● **WORK INSTRUCTION**:
Print the records below exactly. Omit every picture.

● **SUPPLIED DATA**:
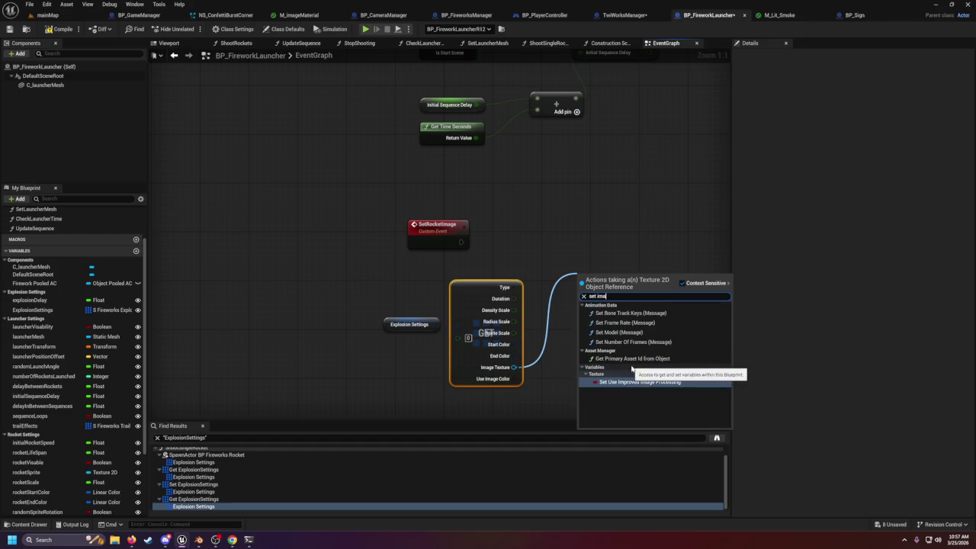
key("BackSpace")
key("BackSpace")
key("BackSpace")
type("2d")
key("BackSpace")
key("BackSpace")
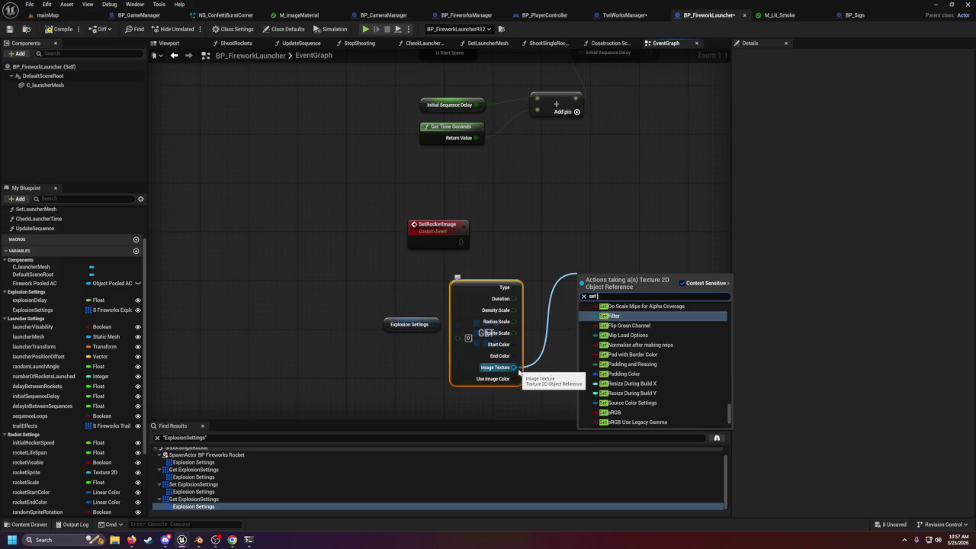
type("tex")
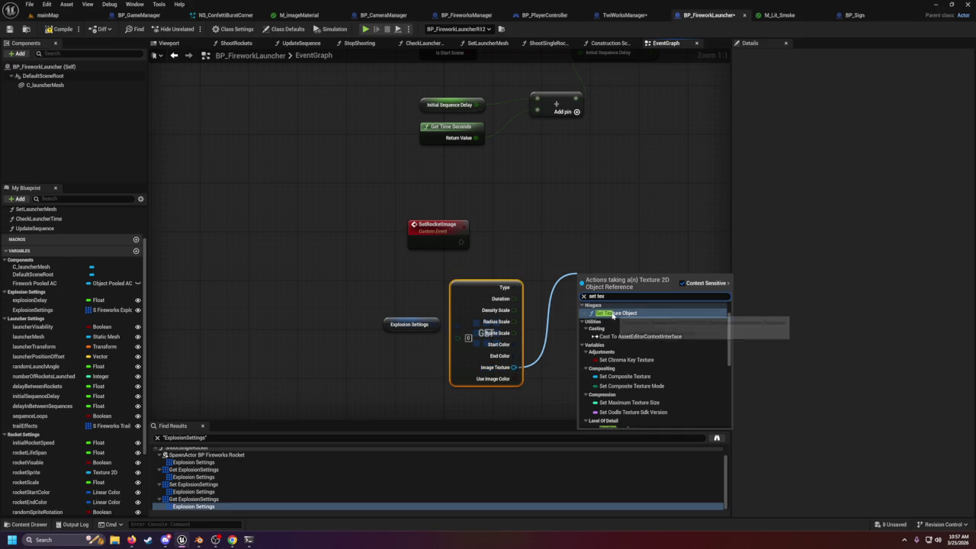
key("BackSpace")
key("BackSpace")
key("BackSpace")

● **ANSWER TO THIS EXERCISE**:
key("BackSpace")
key("BackSpace")
key("BackSpace")
type("2d")
key("BackSpace")
key("BackSpace")
type("tex")
key("BackSpace")
key("BackSpace")
key("BackSpace")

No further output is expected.